At a panel discussion at the IHE-Connectathon there was much discussion about the new IPS specification. This is a new FHIR specification that expresses what a International Patient Summary (IPS) would look like. This is a FHIR-Document, much like a CDA Document, but using FHIR fundamentals rather than the HL7 v3 model that is the basis of CDA. The IPS is further designed to support modern informatics and health use-cases, so it is really closer to the C-CDA
A question was asked of the panel... "Where do I get the IPS for a patient?"
The panel did an excellent job given an ad hoc question. I would like to further refine this.
There was one answer that was focused on an HIE architecture that collects all the data within a region, and thus can produce a current summary perspective of this collection of all that patients data within that region.
I think this approach to the question is missing a key point. The IPS is a specification of what a International Patient Summary would look like using the FHIR standard. The IPS is not a policy or procedure document for how the IPS data was acquired. Thus to ask this question is not really a question about IPS, but rather about policies and deployment decisions. The IPS specification did somewhat address the fact that the creator of the IPS might be human driven, or automated. The committee writing the IPS understood this scope focus.

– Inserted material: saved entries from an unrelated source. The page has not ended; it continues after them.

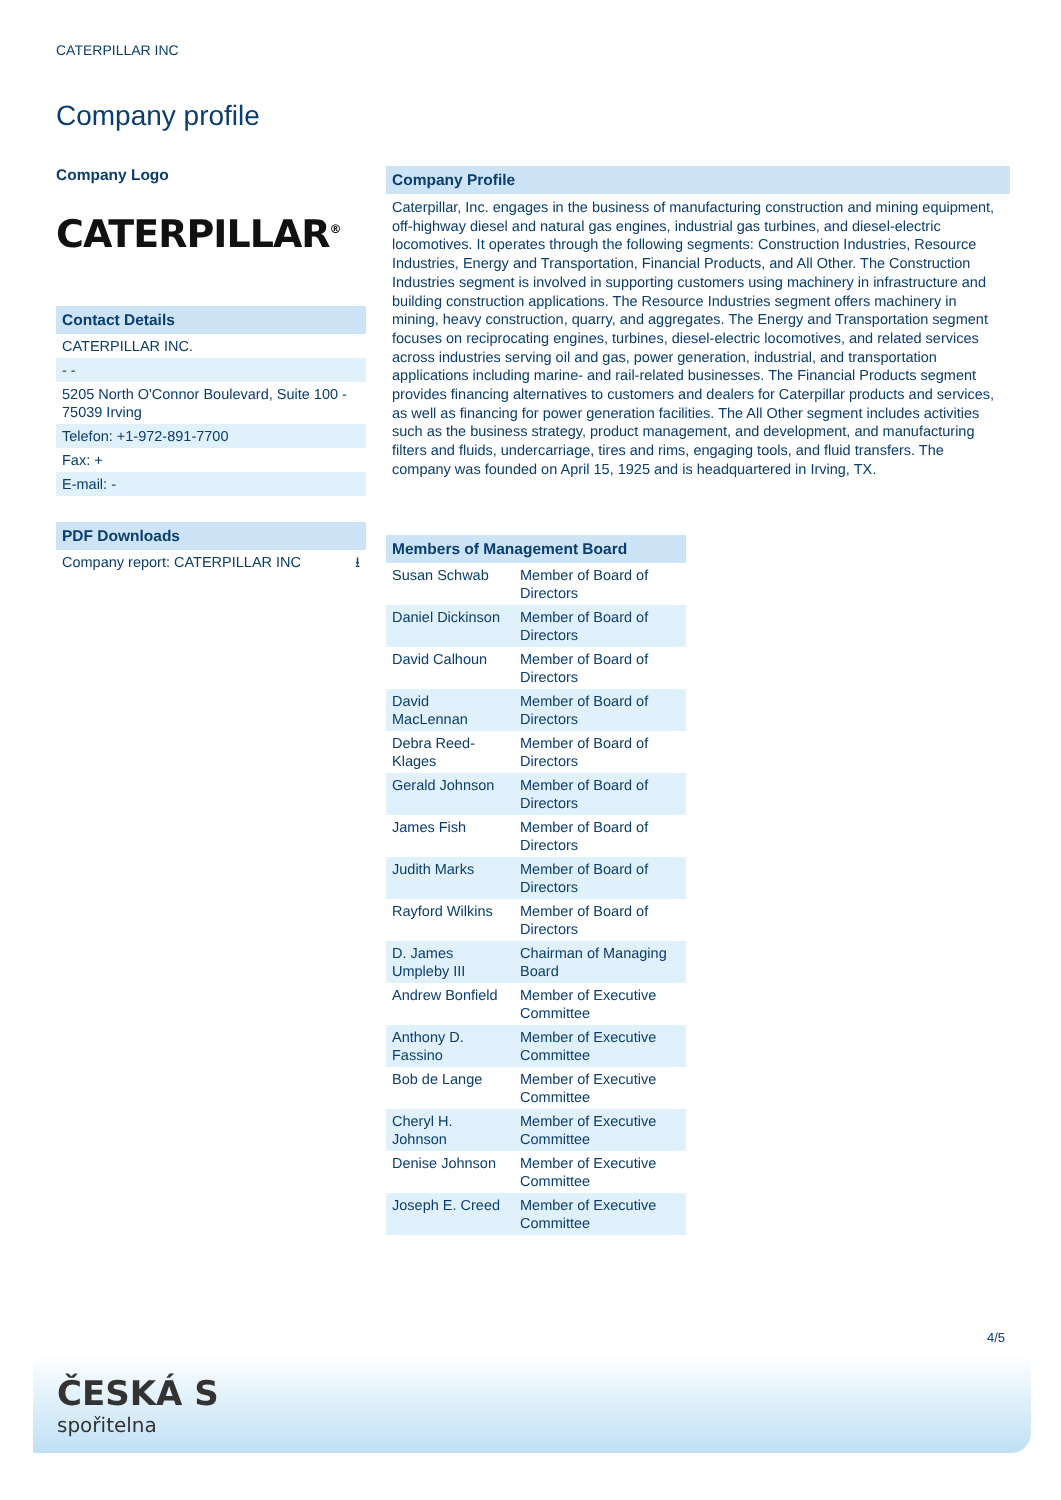CATERPILLAR INC
Company profile
Company Logo
CATERPILLAR<sup>®</sup>
Contact Details
CATERPILLAR INC.
- -
5205 North O'Connor Boulevard, Suite 100 - 75039 Irving
Telefon: +1-972-891-7700
Fax: +
E-mail: -
PDF Downloads
Company report: CATERPILLAR INC ⭳
Company Profile
Caterpillar, Inc. engages in the business of manufacturing construction and mining equipment, off-highway diesel and natural gas engines, industrial gas turbines, and diesel-electric locomotives. It operates through the following segments: Construction Industries, Resource Industries, Energy and Transportation, Financial Products, and All Other. The Construction Industries segment is involved in supporting customers using machinery in infrastructure and building construction applications. The Resource Industries segment offers machinery in mining, heavy construction, quarry, and aggregates. The Energy and Transportation segment focuses on reciprocating engines, turbines, diesel-electric locomotives, and related services across industries serving oil and gas, power generation, industrial, and transportation applications including marine- and rail-related businesses. The Financial Products segment provides financing alternatives to customers and dealers for Caterpillar products and services, as well as financing for power generation facilities. The All Other segment includes activities such as the business strategy, product management, and development, and manufacturing filters and fluids, undercarriage, tires and rims, engaging tools, and fluid transfers. The company was founded on April 15, 1925 and is headquartered in Irving, TX.
Members of Management Board
| Susan Schwab | Member of Board of Directors |
| Daniel Dickinson | Member of Board of Directors |
| David Calhoun | Member of Board of Directors |
| David MacLennan | Member of Board of Directors |
| Debra Reed-Klages | Member of Board of Directors |
| Gerald Johnson | Member of Board of Directors |
| James Fish | Member of Board of Directors |
| Judith Marks | Member of Board of Directors |
| Rayford Wilkins | Member of Board of Directors |
| D. James Umpleby III | Chairman of Managing Board |
| Andrew Bonfield | Member of Executive Committee |
| Anthony D. Fassino | Member of Executive Committee |
| Bob de Lange | Member of Executive Committee |
| Cheryl H. Johnson | Member of Executive Committee |
| Denise Johnson | Member of Executive Committee |
| Joseph E. Creed | Member of Executive Committee |
4/5
ČESKÁ S
spořitelna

This question did bring up that there is a perspective on the IPS that is being seen as critical. That is that the author has a perspective on why they are creating the IPS. That is that the consumer has a specific need and that there are a diverse set of consumers all with very different needs, needs that can be in conflict.
Note that the Document Sharing exchanges can handle very well this new FHIR-Document. The design of XDS/XCA/MHDS are content preserving but content format agnostic.
I suspect that some IPS will be created much like a C-CDA is created today. As a report from a healthcare organization representing what that organization knows about the patient. It might be created by a Patient managed application based on the collection of the health information that the patient has collected. It might be created by a regional or vendor driven organization that covers a larger domain of scope. And it might be created by organizations that pull from these authors and further refine a broader focused IPS.
Critical to this maturity is a strong need to maintain basic Provenance on all data elements to enable de-duplication. We must agree to always include business identifiers that have ever been assigned to data elements. I call this basic provenance, in that the global unique identifier enables de-duplication.